James Mahon, Church House CEO delivers his regular quarterly update on global economics & markets

Presidents Trump and Xi Jinping have declared a truce in their trade war.  There are to be no further tariffs for the time being and their negotiators are to carry on talking; I wonder if this is to be the norm as we head towards the US Presidential Election next year.  There is no doubting that the World’s superpower is feeling unsettled by the appearance of a rival.

It appears that Christine Lagarde is to replace Mario Draghi as President of the European Central Bank (ECB), not an easy job to take on with a stuttering European economy and interest rates at extreme low levels.  Let’s hope that her extensive political skill and connections will assist her in persuading recalcitrant European governments that it is time for them to take action to reform their institutions and not leave all the work to the central bank.

Meanwhile, America’s central bank, the Federal Reserve, is under attack from President Trump for their interest rate policies; using colourful language he has been relentlessly criticising Jerome Powell, the Fed’s Chairman.  Completely inappropriate behaviour; central bank independence is important.  Over here, Mark Carney will leave his job as Governor of the Bank of England in January next year; a replacement has yet to be named.

A truce in the trade war has combined with the prospect of lower US interest rates to bolster markets.  It seems clear that the Federal Reserve will lower rates this month, though we wait to see by how much.  It is rather less clear how necessary this is. 
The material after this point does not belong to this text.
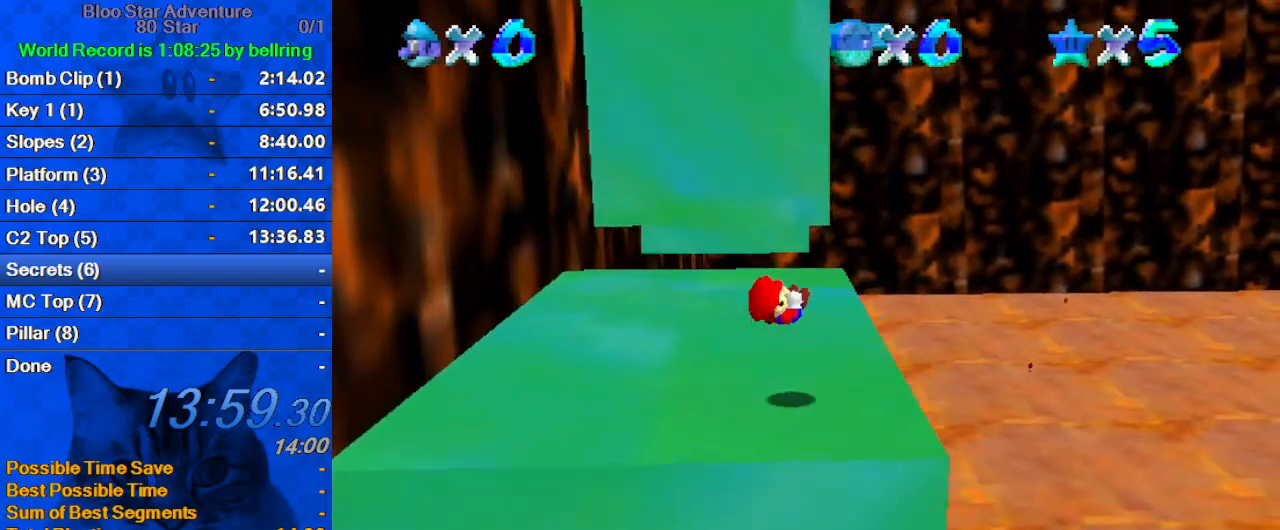
{"keys": ["up"], "events": [[133, "left", "up"], [133, "right", "down"], [233, "shift", "up"], [300, "right", "up"]]}
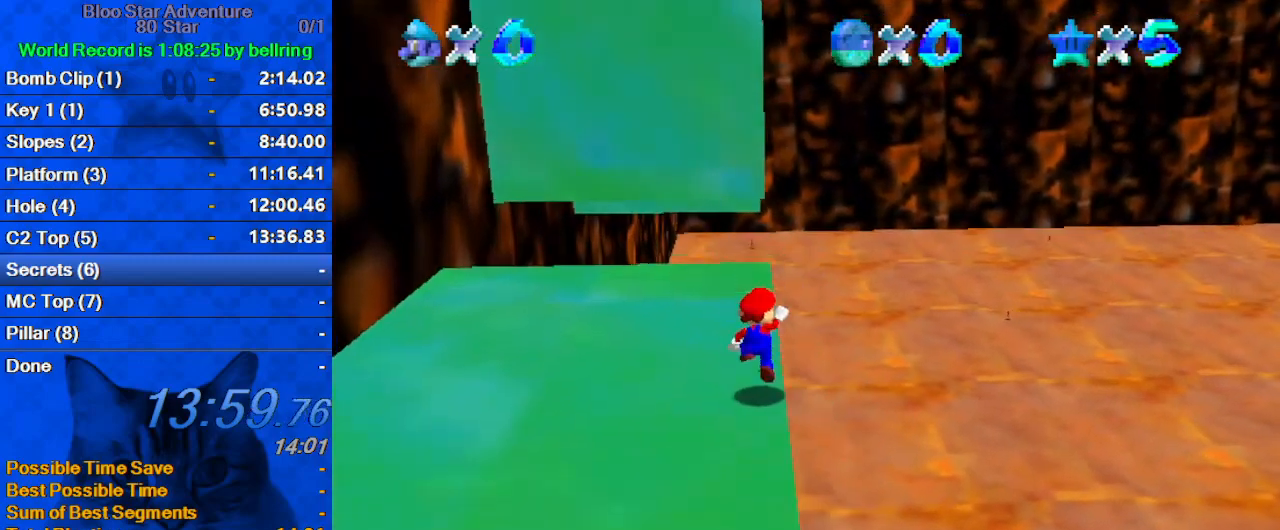
{"keys": ["up"], "events": [[33, "shift", "down"], [67, "shift", "up"], [167, "right", "down"], [300, "right", "up"]]}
By the time this returns from the printers we should have a new Prime Minister in  10 Downing Street.  Sadly this does mean that the media can re-start the Brexit howls.  Sterling is sinking, apparently taking the view that the chances of a ‘no-deal’ Brexit are increasing with the candidates’ rhetoric, though the arithmetic of the Commons still makes this unlikely, and unfortunate for those heading overseas for their holidays.  A no-deal Brexit would undoubtedly be difficult for our economy but I fear that a Corbyn administration would be worse, and do longer-lasting damage.

Nothing has really changed since the last quarter when we presented the conundrum of a contrasting valuation between rock-bottom interest rates (high prices for fixed interest securities) and the pricing of ordinary shares.  Interest rates have edged ever lower while share prices have risen again.  The optimistic view of this is that interest rates are not signalling an imminent recession, rather that they are adjusting to rates being lower for a longer period and, while the world economy will slow this year, it will not stall. That view makes more sense of buoyant stock markets given their higher (earnings and) dividend income prospects.  I hope it prevails.

Important information

The above originally featured in our Summer 2019 Private Client Quarterly Review so is for information purposes only and does not constitute advice or a personal recommendation. The value of investments and the income you get from them may fall as well as rise and there is no certainty that you will get back the amount of your original investment.  You should also be aware that past performance may not be a reliable guide to future performance.